Question 9.13: Shoot-Out at the Old Water Tank GOAL Apply Bernoulli’s equat...
Shoot-Out at the Old Water Tank
GOAL Apply Bernoulli’s equation to find the speed of a fluid.
PROBLEM A nearsighted sheriff fires at a cattle rustler with his trusty six-shooter. Fortunately for the rustler, the bullet misses him and penetrates the town water tank, causing a leak (Fig. 9.32 on page 304). (a) If the top of the tank is open to the atmosphere, determine the speed at which the water leaves the hole when the water level is 0.500 m above the hole. (b) Where does the stream hit the ground if the hole is 3.00 m above the ground?
STRATEGY (a) Assume the tank’s cross-sectional area is large compared to the hole’s (A_{2}\gt \gt A_{1}) , so the water level drops very slowly and v_{2}\approx0. Apply Bernoulli’s equation to points ① and ② in Figure 9.31, noting that {\mathbf{}}P_{1} equals atmospheric pressure {\mathbf{}}P_{o} at the hole and is approximately the same at the top of the water tank. Part (b) can be solved with kinematics, just as if the water were a ball thrown horizontally.
(a) Find the speed of the water leaving the hole.
Substitute P_{1}=P_{2}=P_{0} and v_{2}\approx0 into Bernoulli’s equation, and solve for v_{1}:
P_{0}+{\frac{1}{2}}\rho v_{1}^{2}+\rho g y_{1}=P_{0}+\rho g y_{2}
v_{1}={\sqrt{2g(y_{2}-y_{1})}}={\sqrt{2g h}}
v_{1}={\sqrt{2(9.80~{\mathrm{m/s}}^{2})(0.500~{\mathrm{m}})}}=3.13~{\mathrm{m/s}}
(b) Find where the stream hits the ground.

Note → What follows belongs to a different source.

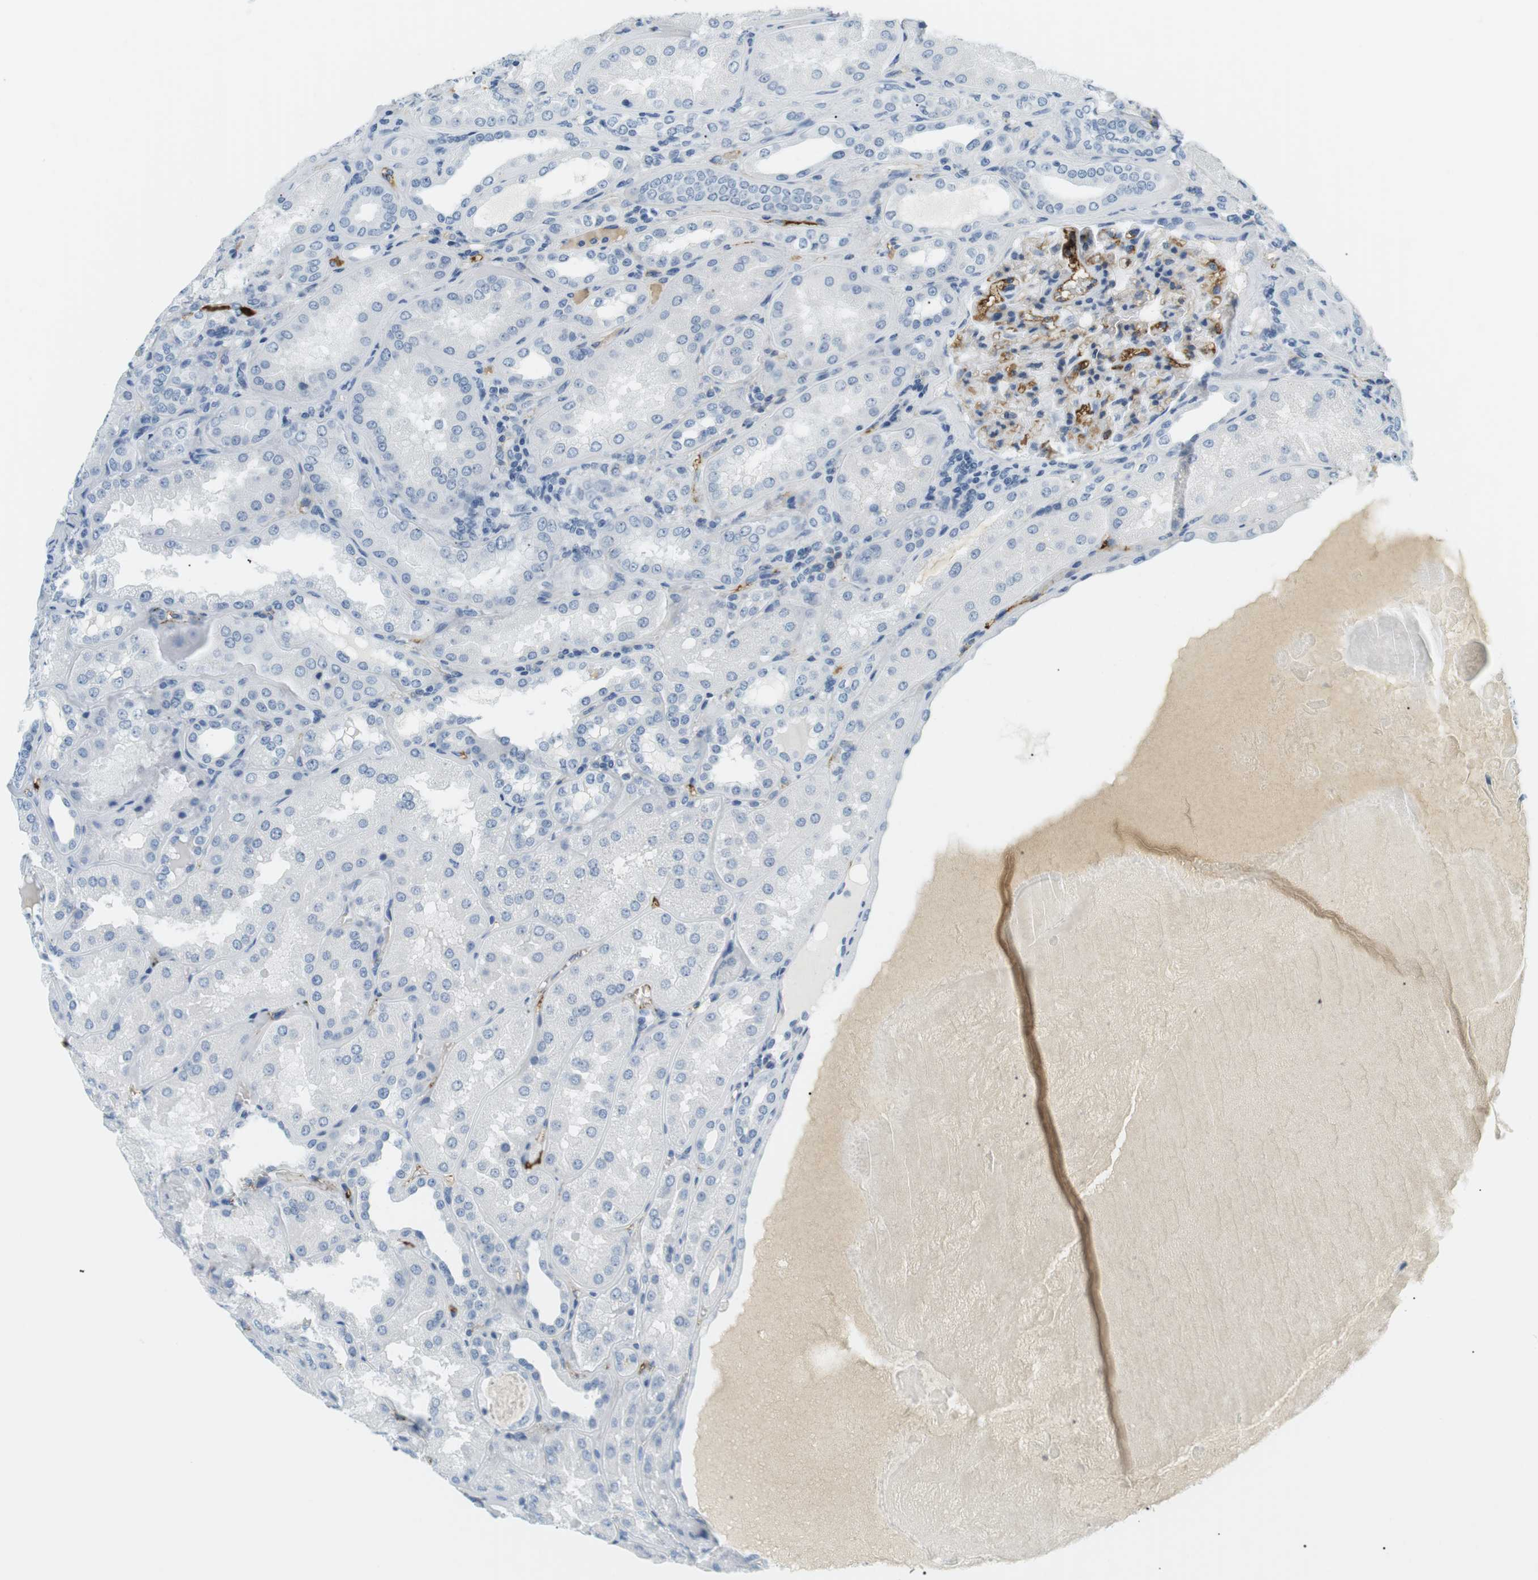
{"staining": {"intensity": "negative", "quantity": "none", "location": "none"}, "tissue": "kidney", "cell_type": "Cells in glomeruli", "image_type": "normal", "snomed": [{"axis": "morphology", "description": "Normal tissue, NOS"}, {"axis": "topography", "description": "Kidney"}], "caption": "Histopathology image shows no significant protein expression in cells in glomeruli of normal kidney.", "gene": "APOB", "patient": {"sex": "female", "age": 56}}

Use the displacement equation to find the time of the fall, noting that the stream is initially horizontal, so v_{0y}~=~0.
\Delta y=-\textstyle{\frac{1}{2}}g t^{2}+v_{0y}t
-3.00\mathrm{~m}=-(4.90\mathrm{~m}/s^{2})t^{2}
t=0.782\ \mathrm{s}
Compute the horizontal distance the stream travels in this time:
x=v_{0x}t=(3.13~{\mathrm{m/s}})(0.782~{\mathrm{s}})=~\textstyle{{2.45~\mathrm{m}}}
REMARKS As the analysis of part (a) shows, the speed of the water emerging from the hole is equal to the speed acquired by an object falling freely through the vertical distance h. This is known as Torricelli’s law.